Modern (social) professionals spend a lot of time on the web to advertise themselves. Social Media, which is a new umbrella term for web applications that allow people to participate in the creation of the content served by that application. Examples of Social Media are Web log (blog) applications, LinkedIn, Facebook, Twitter and Ning (for an extensive list of social media examples, look here)
The modern professional uses social networking applications such as LinkedIn to create and maintain a personal profile and to associate himself/herself with other individuals (preferably with commonly recognized authority), put their ideas, knowledge, experience and interests on display in their personal and professional blogs and leave authoritative comments on selectively picked blog posts of other individuals. Today’s pros are constantly shaping their personal brand. I have made an attempt of illustrating the basic processes behind this in a use case diagram below (diagrams always make articles look more authoritative…).

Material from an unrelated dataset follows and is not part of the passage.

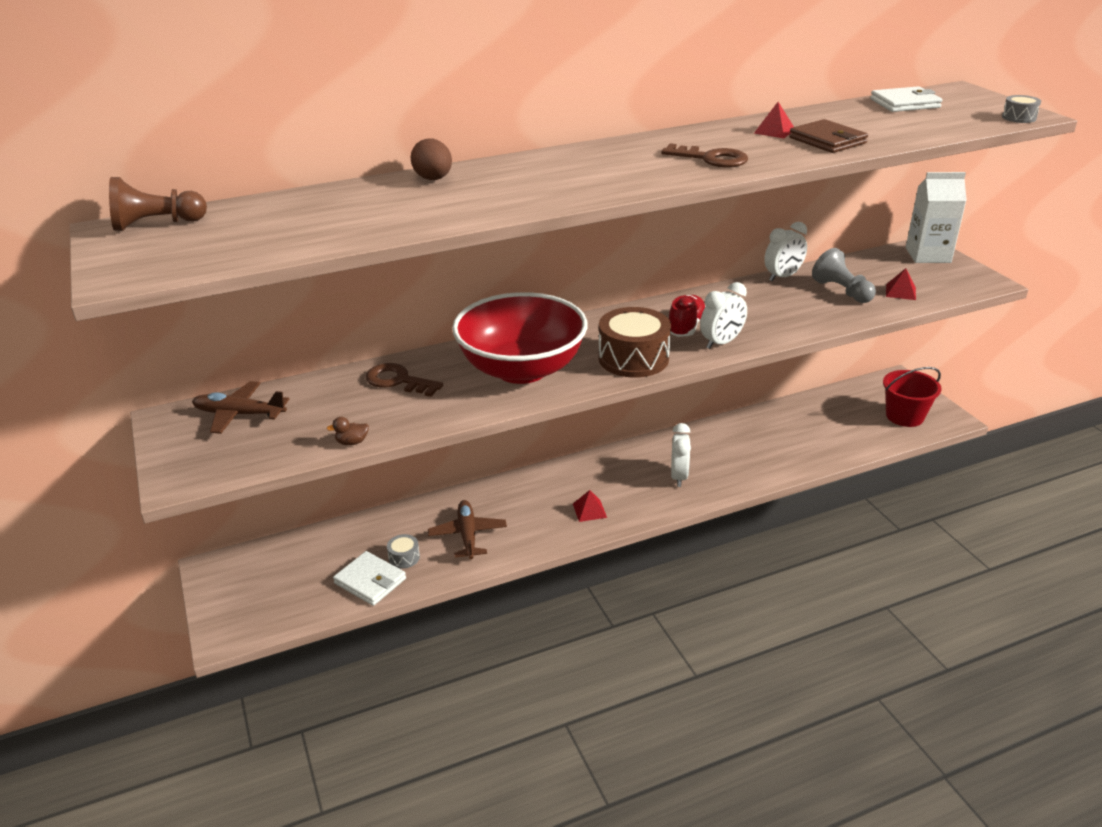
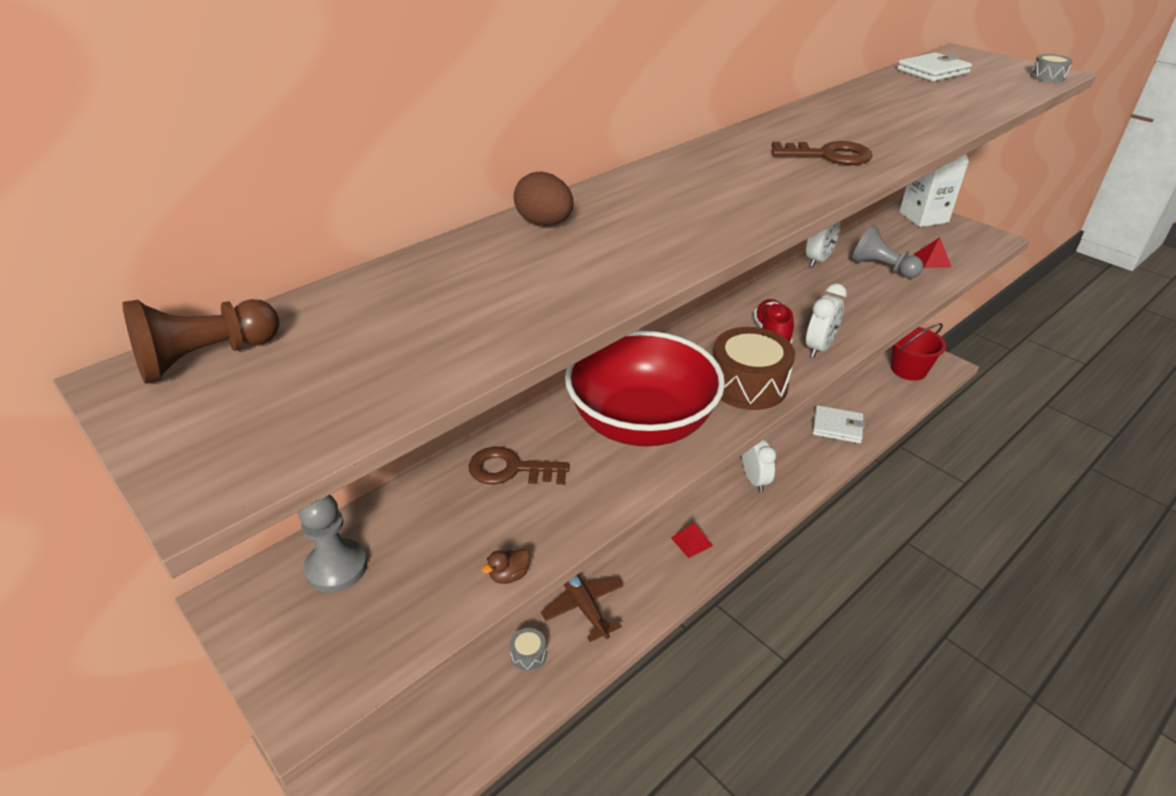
camera: 20 degrees left, 5 degrees up
(239, 414) = (336, 567): brown plane -> grey pawn
(370, 581) = (505, 698): white wallet -> white wallet (837, 427)
(774, 131) = (851, 114): red pyramid -> none
(827, 140) = (914, 120): brown wallet -> none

Personal branding will help yourself to become engaged in the type of projects you aspire. It also helps other people to find certain information and expertise that they need for their projects. Recruiters have discovered social media too. They use it actively to hunt for heads or passively to scan the extracurricular activities of people who have applied for a certain position. Needless to say, you should be aware of the down side of this too: it can be difficult to erase past results of your online activities. Recruiters also scan the web for any recent or past behavior on your part that they might see as unfitting for the position they attempt to fill. An online picture of yourself in a bikini might prevent you from getting a job as a teacher on a primary school, but depending on your looks, it could improve your chances of becoming an aerobics instructor.
Guy Kawasaki gives us 10 tips for using LinkedIn to find a job (in particular, have a good look at tip 11). The effectiveness of these tips is directly proportional to the strength of your brand, i.e: take good care of your personal brand and these tips will be more effective.